• Records for processing
━━━━

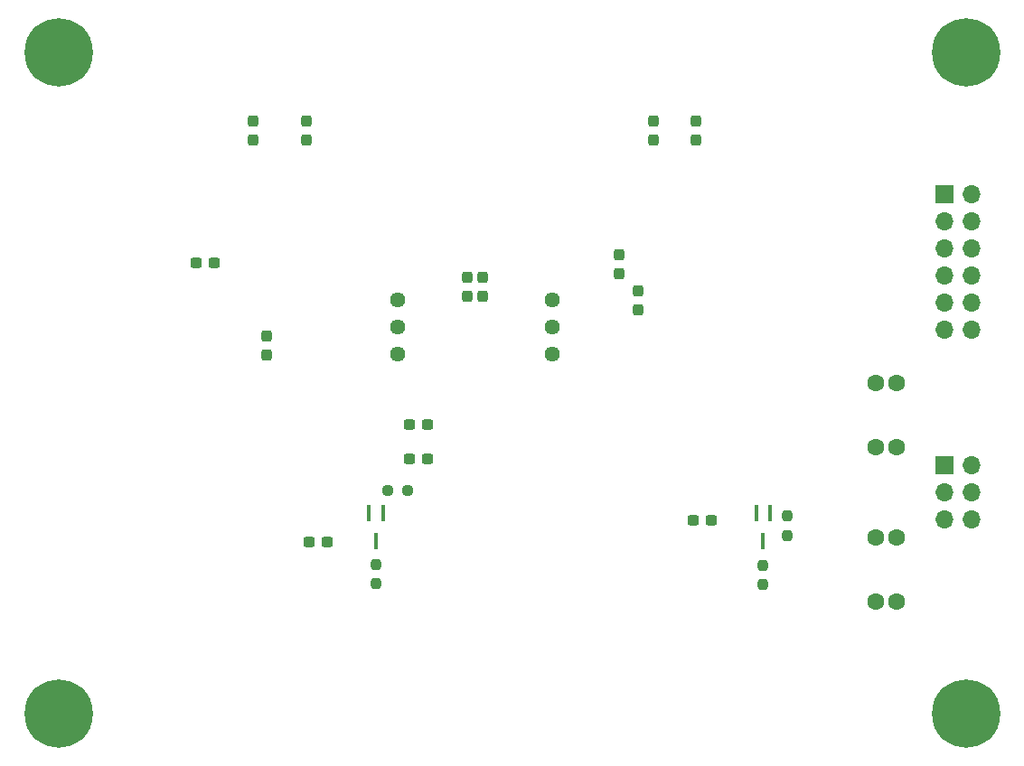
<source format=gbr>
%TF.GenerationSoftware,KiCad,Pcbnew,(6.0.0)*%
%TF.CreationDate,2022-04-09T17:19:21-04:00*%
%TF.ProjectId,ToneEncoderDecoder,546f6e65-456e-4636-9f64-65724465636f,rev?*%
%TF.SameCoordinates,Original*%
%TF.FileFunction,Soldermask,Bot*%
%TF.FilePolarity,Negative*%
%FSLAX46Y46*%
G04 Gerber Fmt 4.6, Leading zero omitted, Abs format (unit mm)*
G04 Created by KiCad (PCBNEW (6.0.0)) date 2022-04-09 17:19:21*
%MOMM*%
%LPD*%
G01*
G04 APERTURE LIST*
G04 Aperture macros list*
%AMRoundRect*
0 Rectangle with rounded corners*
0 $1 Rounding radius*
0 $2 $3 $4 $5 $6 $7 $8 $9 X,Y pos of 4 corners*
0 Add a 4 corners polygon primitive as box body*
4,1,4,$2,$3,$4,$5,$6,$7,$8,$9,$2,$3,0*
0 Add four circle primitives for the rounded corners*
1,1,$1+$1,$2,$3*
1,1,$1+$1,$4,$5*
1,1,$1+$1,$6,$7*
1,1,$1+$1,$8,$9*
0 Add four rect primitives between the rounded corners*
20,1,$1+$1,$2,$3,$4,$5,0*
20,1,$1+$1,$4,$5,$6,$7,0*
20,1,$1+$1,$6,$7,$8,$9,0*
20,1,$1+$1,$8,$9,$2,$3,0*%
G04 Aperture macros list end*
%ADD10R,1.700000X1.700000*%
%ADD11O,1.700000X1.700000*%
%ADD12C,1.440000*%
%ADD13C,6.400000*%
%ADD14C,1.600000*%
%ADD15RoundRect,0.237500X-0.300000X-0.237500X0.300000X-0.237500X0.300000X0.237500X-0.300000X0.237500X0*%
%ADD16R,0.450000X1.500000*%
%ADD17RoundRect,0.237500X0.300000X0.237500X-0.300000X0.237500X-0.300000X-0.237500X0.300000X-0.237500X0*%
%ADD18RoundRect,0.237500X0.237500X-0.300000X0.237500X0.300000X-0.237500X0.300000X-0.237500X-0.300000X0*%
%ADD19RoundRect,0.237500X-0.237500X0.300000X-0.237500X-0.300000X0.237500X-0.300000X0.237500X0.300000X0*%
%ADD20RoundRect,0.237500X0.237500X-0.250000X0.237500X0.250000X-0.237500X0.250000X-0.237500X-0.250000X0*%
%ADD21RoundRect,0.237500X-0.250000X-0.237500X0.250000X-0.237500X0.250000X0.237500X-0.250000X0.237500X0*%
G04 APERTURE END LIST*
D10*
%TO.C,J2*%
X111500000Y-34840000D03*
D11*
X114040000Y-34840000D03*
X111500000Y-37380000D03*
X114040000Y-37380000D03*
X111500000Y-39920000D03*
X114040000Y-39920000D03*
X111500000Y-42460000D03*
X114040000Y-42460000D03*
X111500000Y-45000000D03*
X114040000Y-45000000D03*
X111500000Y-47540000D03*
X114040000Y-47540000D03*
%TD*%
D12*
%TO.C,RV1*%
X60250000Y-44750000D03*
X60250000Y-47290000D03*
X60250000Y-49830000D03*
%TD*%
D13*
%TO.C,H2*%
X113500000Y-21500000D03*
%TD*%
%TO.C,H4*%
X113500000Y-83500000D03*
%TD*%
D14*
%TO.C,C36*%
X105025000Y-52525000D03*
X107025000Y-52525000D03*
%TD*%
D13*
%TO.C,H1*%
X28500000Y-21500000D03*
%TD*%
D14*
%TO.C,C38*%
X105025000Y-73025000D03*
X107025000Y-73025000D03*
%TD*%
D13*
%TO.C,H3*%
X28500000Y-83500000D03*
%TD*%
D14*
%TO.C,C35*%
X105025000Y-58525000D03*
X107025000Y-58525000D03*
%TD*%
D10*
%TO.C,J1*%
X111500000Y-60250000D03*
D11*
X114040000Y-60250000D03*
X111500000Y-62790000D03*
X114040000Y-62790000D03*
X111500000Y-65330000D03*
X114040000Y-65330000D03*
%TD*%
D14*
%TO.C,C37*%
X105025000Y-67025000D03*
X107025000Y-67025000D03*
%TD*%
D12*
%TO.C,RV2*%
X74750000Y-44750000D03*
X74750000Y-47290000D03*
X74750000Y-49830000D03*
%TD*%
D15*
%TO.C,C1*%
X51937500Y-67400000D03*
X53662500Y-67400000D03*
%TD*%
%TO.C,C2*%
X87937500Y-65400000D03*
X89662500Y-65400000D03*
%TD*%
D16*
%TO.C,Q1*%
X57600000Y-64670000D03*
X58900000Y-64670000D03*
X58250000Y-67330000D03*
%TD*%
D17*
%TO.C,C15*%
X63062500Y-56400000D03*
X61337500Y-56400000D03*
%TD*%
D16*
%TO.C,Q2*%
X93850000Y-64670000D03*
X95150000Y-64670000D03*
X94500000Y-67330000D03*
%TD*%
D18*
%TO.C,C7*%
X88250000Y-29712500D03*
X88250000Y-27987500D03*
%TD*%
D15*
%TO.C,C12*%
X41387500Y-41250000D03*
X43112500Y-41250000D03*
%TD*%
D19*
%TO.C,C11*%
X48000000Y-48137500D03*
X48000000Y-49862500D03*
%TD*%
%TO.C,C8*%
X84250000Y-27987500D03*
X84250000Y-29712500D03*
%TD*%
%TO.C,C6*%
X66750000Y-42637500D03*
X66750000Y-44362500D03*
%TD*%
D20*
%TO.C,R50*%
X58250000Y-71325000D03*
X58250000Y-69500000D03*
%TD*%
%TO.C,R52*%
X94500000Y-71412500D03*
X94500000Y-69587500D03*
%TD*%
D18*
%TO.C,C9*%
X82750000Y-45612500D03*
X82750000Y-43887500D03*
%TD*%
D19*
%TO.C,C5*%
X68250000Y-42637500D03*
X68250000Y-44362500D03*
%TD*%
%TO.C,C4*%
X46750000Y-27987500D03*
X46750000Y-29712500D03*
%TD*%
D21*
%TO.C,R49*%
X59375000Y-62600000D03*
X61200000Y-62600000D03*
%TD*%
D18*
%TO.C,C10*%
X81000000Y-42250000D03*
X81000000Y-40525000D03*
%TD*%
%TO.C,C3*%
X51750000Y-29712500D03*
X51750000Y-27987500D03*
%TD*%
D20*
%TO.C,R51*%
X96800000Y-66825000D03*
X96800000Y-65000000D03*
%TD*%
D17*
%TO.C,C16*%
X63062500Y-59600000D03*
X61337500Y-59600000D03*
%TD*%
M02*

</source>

━━━━

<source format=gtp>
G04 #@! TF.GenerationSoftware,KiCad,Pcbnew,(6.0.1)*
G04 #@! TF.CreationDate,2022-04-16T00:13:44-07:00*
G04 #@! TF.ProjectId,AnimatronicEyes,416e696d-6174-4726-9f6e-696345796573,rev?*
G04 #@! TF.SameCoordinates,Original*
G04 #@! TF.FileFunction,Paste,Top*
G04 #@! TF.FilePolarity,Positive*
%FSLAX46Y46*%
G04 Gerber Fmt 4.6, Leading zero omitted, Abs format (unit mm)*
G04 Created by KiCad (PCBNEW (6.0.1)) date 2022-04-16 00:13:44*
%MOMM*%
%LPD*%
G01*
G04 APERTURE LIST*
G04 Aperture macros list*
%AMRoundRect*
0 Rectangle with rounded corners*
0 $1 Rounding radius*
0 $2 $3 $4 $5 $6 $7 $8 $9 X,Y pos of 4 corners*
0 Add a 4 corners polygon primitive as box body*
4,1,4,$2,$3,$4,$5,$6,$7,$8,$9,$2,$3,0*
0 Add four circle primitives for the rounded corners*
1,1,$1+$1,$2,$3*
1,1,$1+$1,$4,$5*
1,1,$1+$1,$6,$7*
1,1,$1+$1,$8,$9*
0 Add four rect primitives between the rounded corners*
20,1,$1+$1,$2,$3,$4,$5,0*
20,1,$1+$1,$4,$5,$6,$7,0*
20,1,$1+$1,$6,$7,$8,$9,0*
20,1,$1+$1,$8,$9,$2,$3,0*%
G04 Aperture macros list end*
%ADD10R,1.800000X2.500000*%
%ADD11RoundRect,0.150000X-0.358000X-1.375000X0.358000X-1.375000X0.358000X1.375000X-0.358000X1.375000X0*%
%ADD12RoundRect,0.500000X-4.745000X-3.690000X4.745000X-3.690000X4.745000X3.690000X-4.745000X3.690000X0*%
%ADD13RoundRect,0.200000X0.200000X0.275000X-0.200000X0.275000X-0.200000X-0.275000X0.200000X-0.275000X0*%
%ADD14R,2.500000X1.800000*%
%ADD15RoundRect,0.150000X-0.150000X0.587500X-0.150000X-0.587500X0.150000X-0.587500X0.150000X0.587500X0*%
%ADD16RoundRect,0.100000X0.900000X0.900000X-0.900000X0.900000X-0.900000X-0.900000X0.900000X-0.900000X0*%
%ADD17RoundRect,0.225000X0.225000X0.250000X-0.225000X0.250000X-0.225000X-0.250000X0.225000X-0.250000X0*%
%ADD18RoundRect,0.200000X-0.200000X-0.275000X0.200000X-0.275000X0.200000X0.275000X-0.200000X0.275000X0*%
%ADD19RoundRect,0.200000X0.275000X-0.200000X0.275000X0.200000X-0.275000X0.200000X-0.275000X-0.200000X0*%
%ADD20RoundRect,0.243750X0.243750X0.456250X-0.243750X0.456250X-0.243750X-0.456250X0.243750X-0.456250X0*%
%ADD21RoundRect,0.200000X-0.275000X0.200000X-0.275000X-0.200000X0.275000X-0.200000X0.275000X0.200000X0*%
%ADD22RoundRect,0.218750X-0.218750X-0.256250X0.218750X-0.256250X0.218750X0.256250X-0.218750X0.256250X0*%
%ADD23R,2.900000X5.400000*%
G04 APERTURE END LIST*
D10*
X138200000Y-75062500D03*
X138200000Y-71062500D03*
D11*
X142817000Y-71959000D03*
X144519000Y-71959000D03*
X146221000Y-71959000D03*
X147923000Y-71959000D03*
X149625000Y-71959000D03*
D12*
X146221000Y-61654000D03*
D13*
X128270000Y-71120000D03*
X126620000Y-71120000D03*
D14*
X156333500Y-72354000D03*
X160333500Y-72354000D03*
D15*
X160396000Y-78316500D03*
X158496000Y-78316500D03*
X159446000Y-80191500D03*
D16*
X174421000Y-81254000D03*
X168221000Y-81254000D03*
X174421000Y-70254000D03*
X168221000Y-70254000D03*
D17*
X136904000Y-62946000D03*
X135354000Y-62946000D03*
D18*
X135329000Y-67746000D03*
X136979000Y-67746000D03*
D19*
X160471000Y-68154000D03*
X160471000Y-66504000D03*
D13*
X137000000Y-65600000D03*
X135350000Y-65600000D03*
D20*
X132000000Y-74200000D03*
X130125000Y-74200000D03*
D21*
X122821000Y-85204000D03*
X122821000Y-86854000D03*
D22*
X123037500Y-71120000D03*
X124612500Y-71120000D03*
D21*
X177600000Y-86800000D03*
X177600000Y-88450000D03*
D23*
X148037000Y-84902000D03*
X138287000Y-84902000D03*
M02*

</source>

━━━━

• Task goal
Please copy out each line in the entries that mentions the string "KiCad".

• Solved problem
%TF.GenerationSoftware,KiCad,Pcbnew,(6.0.0)*%
G04 Created by KiCad (PCBNEW (6.0.0)) date 2022-04-09 17:19:21*
G04 #@! TF.GenerationSoftware,KiCad,Pcbnew,(6.0.1)*
G04 Created by KiCad (PCBNEW (6.0.1)) date 2022-04-16 00:13:44*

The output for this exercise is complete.